AVS 46th International Symposium
    Magnetic Interfaces and Nanostructures Technical Group Wednesday Sessions
       Session MI-WeA

Invited Paper MI-WeA7
High-Speed Dynamics of Submicrometer GMR Devices

Wednesday, October 27, 1999, 4:00 pm, Room 618/619

Session: Giant Magnetoresistance
Presenter: S.E. Russek, National Institute of Standards and Technology
Correspondent: Click to Email
Most of the applications of GMR and spin-dependent tunneling devices require them to be very small (line widths of ~300 nm) and very fast (operation frequencies > 1 GHz). The simplest devices typically consist of 4 to 10 layers of magnetic, nonmagnetic, insulator, and conducting materials with thicknesses of 0.6 nm to 10 nm. In this talk I will present high-speed measurements of sub-micrometer spin valves being driven by magnetic field impulses and step excitations with peak widths and ristimes of less than 300 ps. We have observed sub- 300 ps rotations and switching (180 degree rotation) of these devices and free induction decay (damped precessional motion) with characteristic frequencies of 2 - 6 GHz. The response of the devices have been compared to Landau-Lifshitz-Gilbert (LLG) micromagnetic simulations and high-speed measurements of magnetization rotation in sheet films using second-harmonic MOKE. The value of the dynamical parameters of the small devices, such as the damping constant, have been compared to those measured using more traditional methods on larger samples, with a smaller range of motion of the magnetization, and a less complex layer structure.

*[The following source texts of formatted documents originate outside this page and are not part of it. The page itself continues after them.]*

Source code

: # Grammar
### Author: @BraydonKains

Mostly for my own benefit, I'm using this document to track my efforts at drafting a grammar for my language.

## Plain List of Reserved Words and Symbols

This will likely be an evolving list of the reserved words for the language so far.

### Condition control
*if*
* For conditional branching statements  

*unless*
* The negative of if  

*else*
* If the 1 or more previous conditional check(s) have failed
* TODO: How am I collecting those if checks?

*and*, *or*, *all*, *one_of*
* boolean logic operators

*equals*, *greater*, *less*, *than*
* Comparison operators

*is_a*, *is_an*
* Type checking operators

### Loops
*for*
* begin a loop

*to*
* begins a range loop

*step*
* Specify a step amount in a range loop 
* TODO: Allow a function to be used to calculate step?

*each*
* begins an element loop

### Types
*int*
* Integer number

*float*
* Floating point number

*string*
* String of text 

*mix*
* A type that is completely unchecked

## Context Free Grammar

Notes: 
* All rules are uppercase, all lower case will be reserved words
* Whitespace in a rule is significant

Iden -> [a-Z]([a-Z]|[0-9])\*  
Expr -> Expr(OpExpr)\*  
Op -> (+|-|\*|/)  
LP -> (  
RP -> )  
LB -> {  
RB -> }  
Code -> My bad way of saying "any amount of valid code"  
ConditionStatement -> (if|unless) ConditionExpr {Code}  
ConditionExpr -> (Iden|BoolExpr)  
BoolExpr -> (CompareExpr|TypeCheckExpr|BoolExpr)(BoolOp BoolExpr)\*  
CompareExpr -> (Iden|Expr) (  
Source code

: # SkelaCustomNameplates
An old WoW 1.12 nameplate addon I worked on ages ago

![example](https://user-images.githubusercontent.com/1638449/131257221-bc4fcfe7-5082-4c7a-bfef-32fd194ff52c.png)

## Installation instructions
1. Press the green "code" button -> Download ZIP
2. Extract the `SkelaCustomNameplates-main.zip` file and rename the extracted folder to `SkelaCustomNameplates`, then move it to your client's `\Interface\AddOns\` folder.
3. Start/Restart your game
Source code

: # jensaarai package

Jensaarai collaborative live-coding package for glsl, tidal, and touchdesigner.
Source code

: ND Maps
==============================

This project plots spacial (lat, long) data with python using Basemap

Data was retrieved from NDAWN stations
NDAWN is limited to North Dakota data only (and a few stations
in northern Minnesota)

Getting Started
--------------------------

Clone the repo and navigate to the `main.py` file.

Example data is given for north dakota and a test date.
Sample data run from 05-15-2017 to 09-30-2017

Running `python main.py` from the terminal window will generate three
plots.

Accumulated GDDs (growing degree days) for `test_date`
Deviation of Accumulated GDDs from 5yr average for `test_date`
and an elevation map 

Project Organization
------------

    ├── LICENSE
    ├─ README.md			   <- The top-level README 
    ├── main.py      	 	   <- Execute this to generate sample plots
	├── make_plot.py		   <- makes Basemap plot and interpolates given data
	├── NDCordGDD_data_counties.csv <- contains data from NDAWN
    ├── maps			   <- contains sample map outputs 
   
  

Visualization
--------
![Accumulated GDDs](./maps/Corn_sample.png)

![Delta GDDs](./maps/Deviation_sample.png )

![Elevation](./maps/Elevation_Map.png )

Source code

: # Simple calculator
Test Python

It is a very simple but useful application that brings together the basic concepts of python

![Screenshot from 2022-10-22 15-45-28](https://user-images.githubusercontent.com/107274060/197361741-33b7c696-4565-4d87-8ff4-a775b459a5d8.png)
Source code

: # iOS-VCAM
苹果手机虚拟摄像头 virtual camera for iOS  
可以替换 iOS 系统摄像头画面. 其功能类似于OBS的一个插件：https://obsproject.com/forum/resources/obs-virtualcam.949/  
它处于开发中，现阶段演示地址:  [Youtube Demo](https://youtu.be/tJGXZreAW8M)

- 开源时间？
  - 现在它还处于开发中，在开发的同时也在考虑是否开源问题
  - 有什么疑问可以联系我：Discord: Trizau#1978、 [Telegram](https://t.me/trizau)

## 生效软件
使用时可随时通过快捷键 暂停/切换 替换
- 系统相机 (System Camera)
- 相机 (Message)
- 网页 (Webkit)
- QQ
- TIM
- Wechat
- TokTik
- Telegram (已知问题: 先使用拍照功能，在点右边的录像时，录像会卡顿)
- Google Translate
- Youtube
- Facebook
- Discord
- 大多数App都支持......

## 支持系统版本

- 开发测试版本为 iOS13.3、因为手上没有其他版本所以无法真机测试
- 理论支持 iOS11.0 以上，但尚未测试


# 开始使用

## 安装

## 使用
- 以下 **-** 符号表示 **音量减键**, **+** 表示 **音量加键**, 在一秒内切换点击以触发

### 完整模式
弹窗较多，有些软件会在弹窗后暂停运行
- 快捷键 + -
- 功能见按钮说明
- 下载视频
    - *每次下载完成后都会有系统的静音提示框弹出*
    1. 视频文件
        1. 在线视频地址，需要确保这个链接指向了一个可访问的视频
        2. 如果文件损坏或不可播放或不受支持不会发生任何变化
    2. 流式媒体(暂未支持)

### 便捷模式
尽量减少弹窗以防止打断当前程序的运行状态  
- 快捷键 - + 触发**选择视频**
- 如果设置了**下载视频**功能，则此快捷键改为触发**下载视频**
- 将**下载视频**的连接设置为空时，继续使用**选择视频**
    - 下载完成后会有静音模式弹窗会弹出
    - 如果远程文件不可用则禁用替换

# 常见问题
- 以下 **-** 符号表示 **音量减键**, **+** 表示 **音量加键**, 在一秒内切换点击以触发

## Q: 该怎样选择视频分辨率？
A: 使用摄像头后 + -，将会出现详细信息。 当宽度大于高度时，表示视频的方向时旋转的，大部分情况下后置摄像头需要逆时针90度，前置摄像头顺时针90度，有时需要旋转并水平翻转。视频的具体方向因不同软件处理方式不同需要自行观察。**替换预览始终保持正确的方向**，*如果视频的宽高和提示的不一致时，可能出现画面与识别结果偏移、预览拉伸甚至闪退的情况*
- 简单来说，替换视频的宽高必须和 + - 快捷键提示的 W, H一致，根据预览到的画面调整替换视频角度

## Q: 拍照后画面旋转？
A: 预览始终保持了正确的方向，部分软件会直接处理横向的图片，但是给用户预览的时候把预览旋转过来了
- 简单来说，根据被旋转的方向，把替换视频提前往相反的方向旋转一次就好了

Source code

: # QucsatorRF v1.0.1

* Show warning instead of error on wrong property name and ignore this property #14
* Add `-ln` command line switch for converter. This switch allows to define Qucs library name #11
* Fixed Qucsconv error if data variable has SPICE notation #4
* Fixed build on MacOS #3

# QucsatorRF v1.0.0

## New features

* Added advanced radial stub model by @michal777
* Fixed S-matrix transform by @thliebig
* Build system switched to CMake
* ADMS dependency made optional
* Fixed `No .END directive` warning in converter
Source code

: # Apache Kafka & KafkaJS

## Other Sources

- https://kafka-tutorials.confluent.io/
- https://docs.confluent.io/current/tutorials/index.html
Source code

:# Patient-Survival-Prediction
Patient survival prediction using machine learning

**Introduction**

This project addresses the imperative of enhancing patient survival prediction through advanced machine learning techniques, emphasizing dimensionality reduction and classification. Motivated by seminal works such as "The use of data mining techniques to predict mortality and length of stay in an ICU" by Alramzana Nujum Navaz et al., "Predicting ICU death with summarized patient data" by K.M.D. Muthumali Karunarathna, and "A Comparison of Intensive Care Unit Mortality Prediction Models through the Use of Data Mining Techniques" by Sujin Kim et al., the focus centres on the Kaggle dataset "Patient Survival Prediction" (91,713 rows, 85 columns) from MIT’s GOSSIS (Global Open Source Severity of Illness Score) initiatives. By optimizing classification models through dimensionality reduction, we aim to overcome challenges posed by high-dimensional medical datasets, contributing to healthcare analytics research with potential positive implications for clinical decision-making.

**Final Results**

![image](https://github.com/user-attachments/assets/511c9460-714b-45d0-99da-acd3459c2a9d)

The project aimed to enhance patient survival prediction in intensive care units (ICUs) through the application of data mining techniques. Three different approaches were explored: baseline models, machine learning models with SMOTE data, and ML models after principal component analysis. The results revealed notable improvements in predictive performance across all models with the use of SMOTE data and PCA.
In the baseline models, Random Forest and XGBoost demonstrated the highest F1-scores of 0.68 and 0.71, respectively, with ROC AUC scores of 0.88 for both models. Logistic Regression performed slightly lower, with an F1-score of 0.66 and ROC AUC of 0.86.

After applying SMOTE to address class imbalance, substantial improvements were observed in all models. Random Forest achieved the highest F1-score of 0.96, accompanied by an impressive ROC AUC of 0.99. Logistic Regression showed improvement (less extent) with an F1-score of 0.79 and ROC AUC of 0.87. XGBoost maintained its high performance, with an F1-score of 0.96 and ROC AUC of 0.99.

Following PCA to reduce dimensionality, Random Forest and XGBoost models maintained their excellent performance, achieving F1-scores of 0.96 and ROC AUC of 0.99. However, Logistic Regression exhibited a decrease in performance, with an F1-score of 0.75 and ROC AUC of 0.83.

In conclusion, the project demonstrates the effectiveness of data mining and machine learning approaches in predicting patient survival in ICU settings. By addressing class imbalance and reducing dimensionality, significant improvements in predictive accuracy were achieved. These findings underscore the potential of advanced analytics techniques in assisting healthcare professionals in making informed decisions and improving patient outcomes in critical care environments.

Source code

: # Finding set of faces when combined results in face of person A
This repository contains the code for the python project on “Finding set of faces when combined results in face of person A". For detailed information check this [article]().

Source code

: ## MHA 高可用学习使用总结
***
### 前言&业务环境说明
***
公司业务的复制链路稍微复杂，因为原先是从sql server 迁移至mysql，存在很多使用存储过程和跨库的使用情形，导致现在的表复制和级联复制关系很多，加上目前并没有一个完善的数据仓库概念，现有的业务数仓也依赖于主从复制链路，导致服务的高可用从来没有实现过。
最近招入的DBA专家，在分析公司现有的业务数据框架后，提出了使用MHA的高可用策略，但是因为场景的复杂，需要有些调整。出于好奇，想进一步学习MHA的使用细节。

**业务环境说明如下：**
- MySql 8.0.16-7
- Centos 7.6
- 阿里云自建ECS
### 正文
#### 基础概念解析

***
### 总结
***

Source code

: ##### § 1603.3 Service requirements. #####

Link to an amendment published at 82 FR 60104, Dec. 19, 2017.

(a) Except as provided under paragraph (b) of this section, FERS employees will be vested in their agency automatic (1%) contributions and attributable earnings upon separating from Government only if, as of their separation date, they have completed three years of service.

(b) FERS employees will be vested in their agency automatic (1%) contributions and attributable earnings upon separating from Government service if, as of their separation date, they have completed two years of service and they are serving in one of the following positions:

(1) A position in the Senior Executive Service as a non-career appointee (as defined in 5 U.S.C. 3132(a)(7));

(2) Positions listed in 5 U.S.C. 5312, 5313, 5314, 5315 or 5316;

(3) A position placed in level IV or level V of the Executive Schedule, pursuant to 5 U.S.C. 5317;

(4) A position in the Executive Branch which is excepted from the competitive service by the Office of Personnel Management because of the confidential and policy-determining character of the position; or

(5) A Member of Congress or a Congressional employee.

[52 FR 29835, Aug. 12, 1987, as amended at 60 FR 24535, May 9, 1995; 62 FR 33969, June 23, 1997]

The effect of disorder due to edge roughness, surface roughness, and variable interlayer coupling have been studied using LLG simulations and the results have been compared to the dynamical response of real devices to assess the importance of disorder in real systems. Both the damping constant and the degree of disorder are shown to be important in high-speed operation of these devices.